*EXERCISE AIM*: Your task is to write out exactly the lines from the line containing "herramienta para hacerles comprender algunos" through the end of the records, inclusive at both ends.

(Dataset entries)
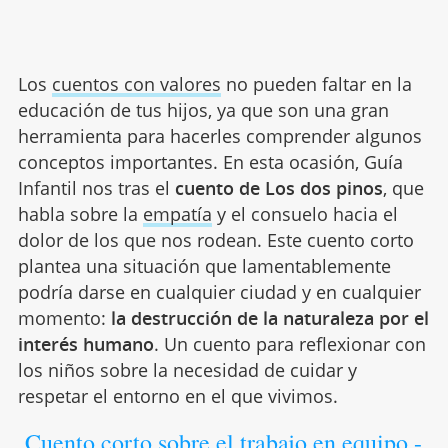
Los
cuentos con valores
no pueden faltar en la
educación de tus hijos, ya que son una gran
herramienta para hacerles comprender algunos
conceptos importantes. En esta ocasión, Guía
Infantil nos tras el
cuento de Los dos pinos
, que
habla sobre la
empatía
y el consuelo hacia el
dolor de los que nos rodean. Este cuento corto
plantea una situación que lamentablemente
podría darse en cualquier ciudad y en cualquier
momento:
la destrucción de la naturaleza por el
interés humano
. Un cuento para reflexionar con
los niños sobre la necesidad de cuidar y
respetar el entorno en el que vivimos.
Cuento corto sobre el trabajo en equipo -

*RESPONSE AREA*:
herramienta para hacerles comprender algunos
conceptos importantes. En esta ocasión, Guía
Infantil nos tras el
cuento de Los dos pinos
, que
habla sobre la
empatía
y el consuelo hacia el
dolor de los que nos rodean. Este cuento corto
plantea una situación que lamentablemente
podría darse en cualquier ciudad y en cualquier
momento:
la destrucción de la naturaleza por el
interés humano
. Un cuento para reflexionar con
los niños sobre la necesidad de cuidar y
respetar el entorno en el que vivimos.
Cuento corto sobre el trabajo en equipo -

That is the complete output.